──────── STUDY TEXT ────────
OASF is not another framework document. It is a structured, domain-based governance architecture that defines the control boundaries your organisation needs — and drives what Aegis enforces at runtime. Aligned directly to EU AI Act and NIST AI RMF.
Each domain addresses a distinct governance dimension — from how AI data is classified and handled, to how models are approved and monitored, to how incidents are detected and responded to. Click any domain to explore its controls.
Defines how data is classified, handled, protected, and controlled throughout AI interactions. Establishes the data minimisation, purpose limitation, and protection rules that Aegis Guard enforces at runtime — ensuring sensitive data never reaches unapproved AI models.
Aegis enforcement
OASF-DG controls drive the Aegis Guard inspection rules — defining which data classifications trigger redaction, blocking, or elevated routing at runtime.
Defines data sensitivity tiers for AI contexts — from public to restricted. Specifies which data categories may be processed by which AI model types.
Controls governing the use of personal data in AI prompts, training, and outputs. Enforces GDPR data minimisation and purpose limitation at the point of AI interaction.
Prohibits processing of GDPR Art. 9 special category data (health, biometric, ethnic origin) through unapproved AI systems. Defines approved exceptions and controls.
Controls governing data transferred to AI providers outside the EU/EEA. Defines approved transfer mechanisms and routing restrictions for sensitive data classifications.
Defines how AI models are evaluated, approved, catalogued, monitored, and retired. Establishes the approved model registry that Aegis Routing uses to select and enforce model access — ensuring employees only interact with vetted, approved AI models.
Aegis enforcement
OASF-MG controls populate the Aegis Routing catalogue — defining which models are approved for which data classifications and business contexts.
Defines the evaluation and approval process for AI models before enterprise deployment. Includes security review, bias assessment, explainability evaluation, and regulatory compliance check.
────────
## WORK INSTRUCTIONS:
[A] The OASF governance text names the checks included in the evaluation and approval process for AI models. List every one of them.
[B] Carry on the text on the OASF governance domains from its last sentence, keeping its style.
──────── GIVEN DATA ────────
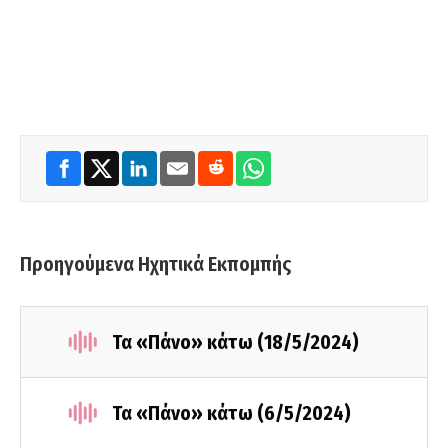
Προηγούμενα Ηχητικά Εκπομπής
Τα «Πάνο» κάτω (18/5/2024)
Τα «Πάνο» κάτω (6/5/2024)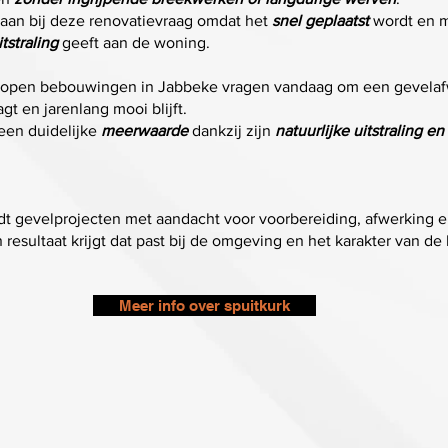
t aan bij deze renovatievraag omdat het
snel geplaatst
wordt en 
tstraling
geeft aan de woning.
s open bebouwingen in Jabbeke vragen vandaag om een gevelaf
gt en jarenlang mooi blijft.
 een duidelijke
meerwaarde
dankzij zijn
natuurlijke uitstraling e
t gevelprojecten met aandacht voor voorbereiding, afwerking e
resultaat krijgt dat past bij de omgeving en het karakter van de 
Meer info over spuitkurk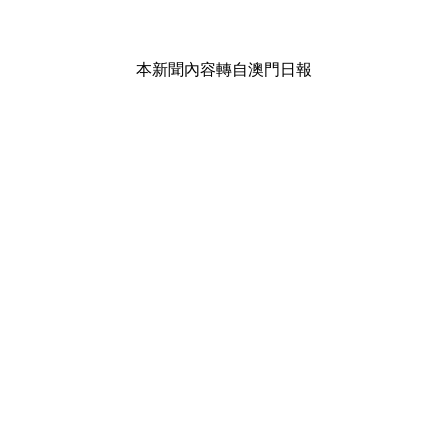
本新聞內容轉自澳門日報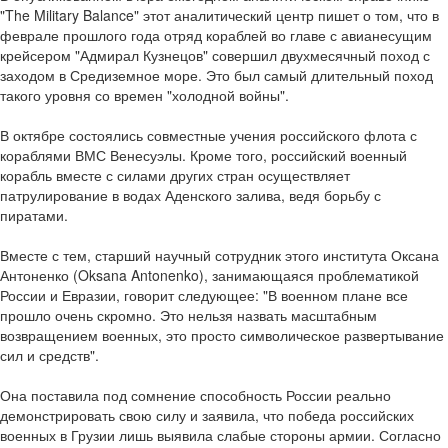
"The Military Balance" этот аналитический центр пишет о том, что в
феврале прошлого года отряд кораблей во главе с авианесущим
крейсером "Адмирал Кузнецов" совершил двухмесячный поход с
заходом в Средиземное море. Это был самый длительный поход
такого уровня со времен "холодной войны".
В октябре состоялись совместные учения российского флота с
кораблями ВМС Венесуэлы. Кроме того, российский военный
корабль вместе с силами других стран осуществляет
патрулирование в водах Аденского залива, ведя борьбу с
пиратами.
Вместе с тем, старший научный сотрудник этого института Оксана
Антоненко (Oksana Antonenko), занимающаяся проблематикой
России и Евразии, говорит следующее: "В военном плане все
прошло очень скромно. Это нельзя назвать масштабным
возвращением военных, это просто символическое развертывание
сил и средств".
Она поставила под сомнение способность России реально
демонстрировать свою силу и заявила, что победа российских
военных в Грузии лишь выявила слабые стороны армии. Согласно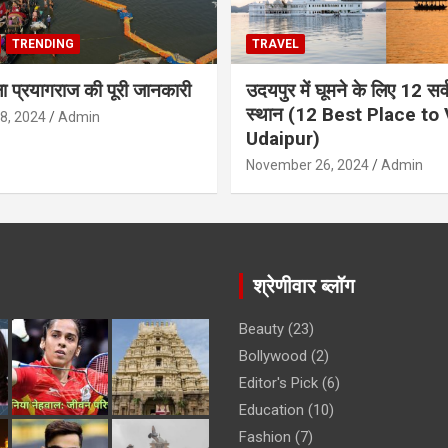
TRENDING
TRAVEL
ला प्रयागराज की पूरी जानकारी
उदयपुर में घूमने के लिए 12 सर्वश
स्थान (12 Best Place to V
8, 2024
Admin
Udaipur)
November 26, 2024
Admin
श्रेणीवार ब्लॉग
Beauty
(23)
Bollywood
(2)
Editor's Pick
(6)
Education
(10)
Fashion
(7)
────────
## ANSWERS BY ITEM:
[A]
- Security review
- Bias assessment
- Explainability evaluation
- Regulatory compliance check

[B]
Maintains the authoritative registry of approved AI models, providers, and permitted use cases. Defines model-to-data-classification matching rules and access boundaries.
Ongoing monitoring of deployed AI models for drift, bias, performance degradation, and adversarial manipulation. Defines escalation thresholds and response procedures.
Controls for identifying and managing unapproved AI tool usage across the enterprise. Defines discovery methods, risk classification, and remediation procedures for shadow AI.
Defines how identity is verified, access is authorised, and roles are enforced for AI interactions. Every AI interaction must be identity-bound — ensuring the audit trail can reconstruct who accessed what, when, and why.
Aegis enforcement
OASF-AI controls drive Aegis Gateway identity binding — SSO integration, MFA enforcement, and role-aware access to approved AI models.
Requires all AI interactions to be bound to a verified enterprise identity. Prohibits anonymous or shared-account AI access. Enforces SSO integration with enterprise IAM.
Defines role-based access controls for AI model usage. Business roles determine which models, data classifications, and AI capabilities are accessible — enforced at the governance layer.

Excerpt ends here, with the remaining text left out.